Koninklijke Ten Cate NV, the Dutch maker of airframe parts for the Pentagon’s Reaper combat drone, said China is becoming a market for its advanced composite aircraft parts more quickly than it predicted.
Prospects for the Asian country got a boost when Zhuhai-based China Aviation Industry General Aircraft Co. acquired light-aircraft maker Cirrus Industries Inc. two years ago, said Frank Spaan, business development director at Almelo-based Ten Cate, which makes parts for the single-engine plane. Shares of Ten Cate rose the most in four months.
“The purchase of this company by Chinese owners opened that market,” Spaan said in a phone interview.
Ten Cate, which provides composite parts for the Airbus SAS A350 long-range airliner and materials for body armor, is trying to expand aerospace and automotive units at a time when U.S. spending on military clothing is waning. Ten Cate is building test structures for Commercial Aircraft Corp. of China Ltd., developer of the C919 airliner, to secure a long-term contract.
“We would expect later in the year to have our first real sales in China,” Spaan said. “That is more quickly than we ever would have expected.”
Ten Cate shares rose as much as 3 percent, the most since Nov. 6, and traded at 18.35 euros as of 10:36 a.m. in Amsterdam trading, valuing the company at 486.2 million euros ($632 million).
Business relations initially will involve exporting materials from either the U.S. or Europe to China, he said. The company also operates in China through its relationship with Fokker Technologies, the Dutch company acquired in 2008 by a private equity group led by Candover Investments Plc.
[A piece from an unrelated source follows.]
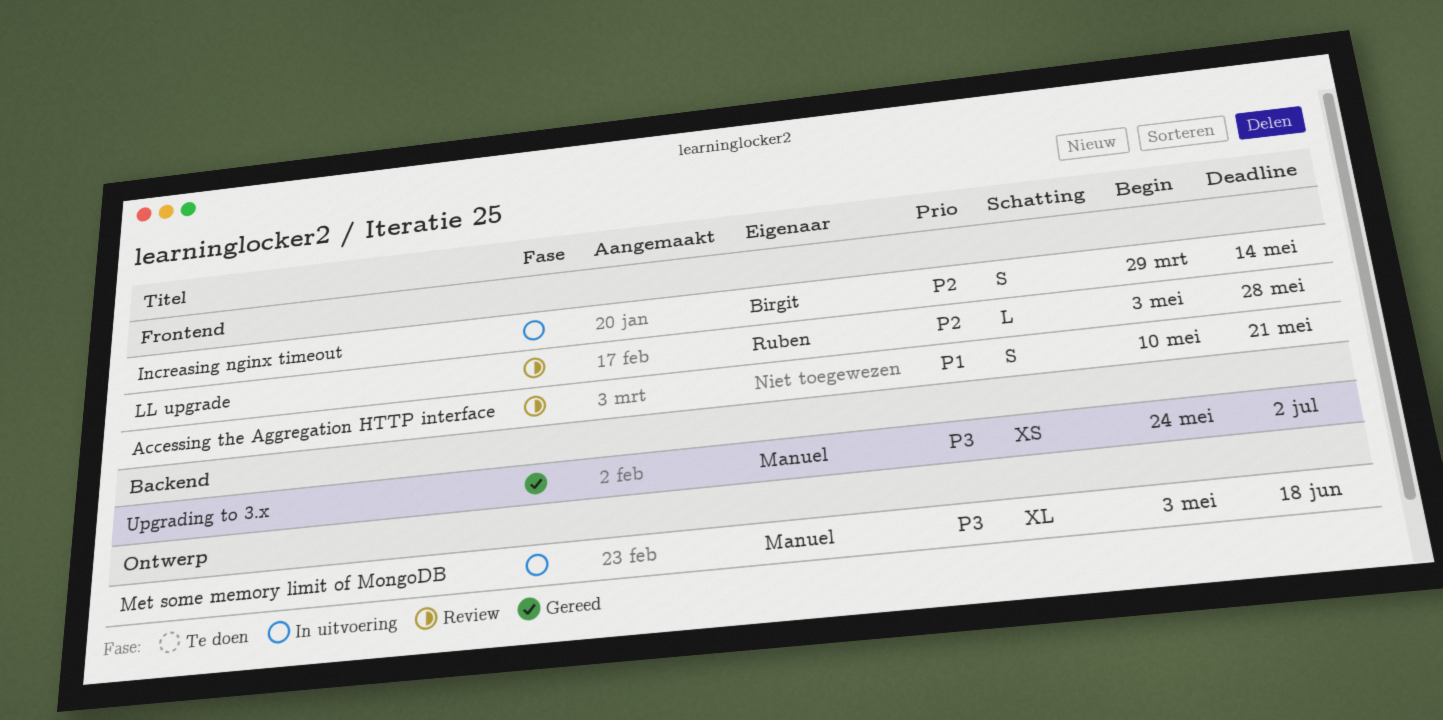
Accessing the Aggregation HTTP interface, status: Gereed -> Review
Ten Cate has made several acquisitions to strengthen its composite capabilities. European production was focused on thermoplastics although the purchase of Nottingham, England-based Amber Composites Ltd. this year is bolstering its thermoset material capabilities to complement those in the U.S. The Dutch company competes with Akzo Nobel NV as well as Cytec Industries Inc.
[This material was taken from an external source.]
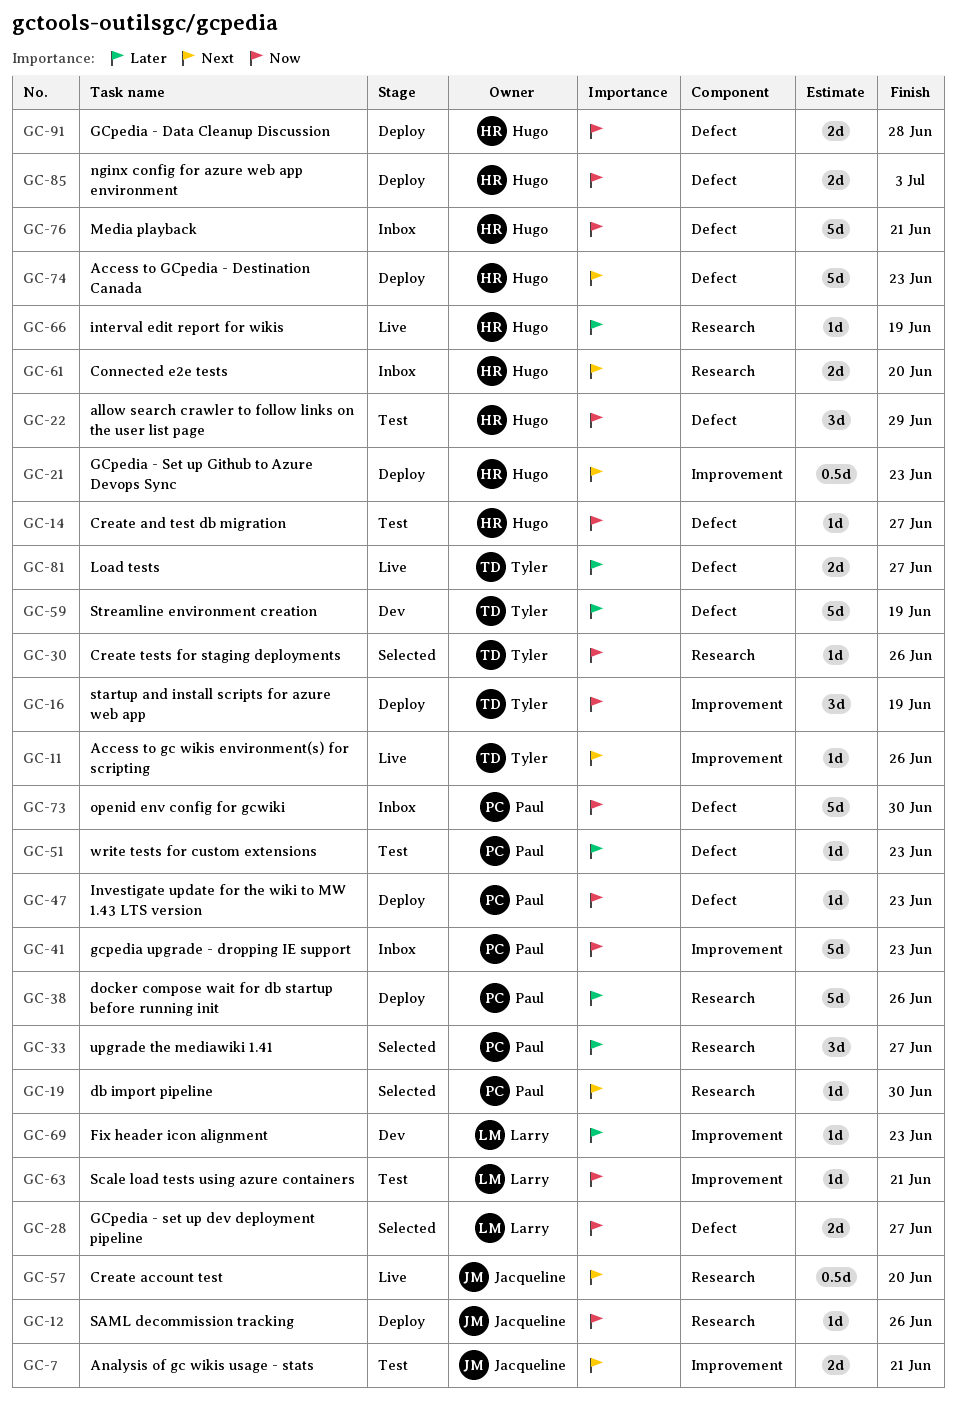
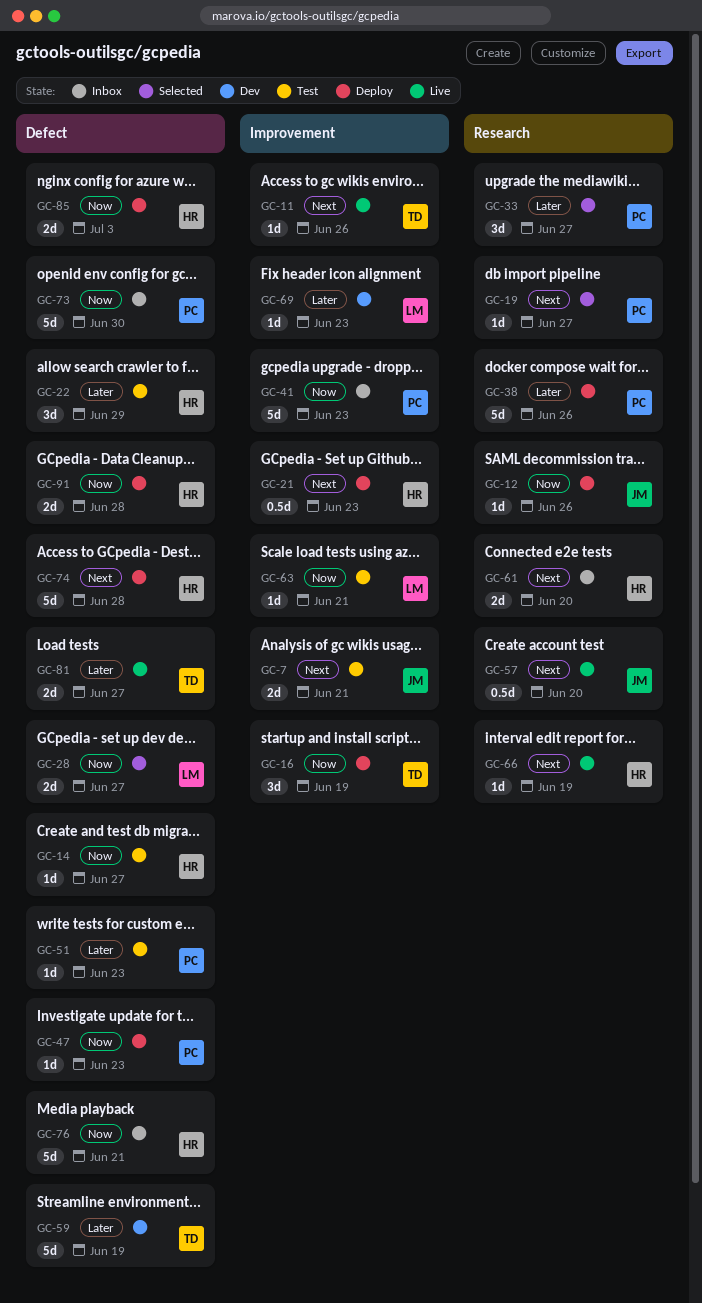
GC-19, due: Jun 30 -> Jun 27
GC-22, priority: Now -> Later
GC-30: present -> none
GC-66, priority: Later -> Next
GC-74, due: Jun 23 -> Jun 28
Industrial markets are drawing more interest, with Spaan expecting to book the first sales of flexible composite pipes for the energy sector this year.
“The oil and gas industry is of growing importance for our company, as well as mining,” he said.
Defense remains a potential growth area even faced with the U.S. military cuts linked to the withdrawal of front-line troops from Afghanistan, Spaan said. Sales of clothing to provide fire-protection of non-combatant troops and sales to other militaries, such as British and Australian forces, will also help offset the U.S. slowdown.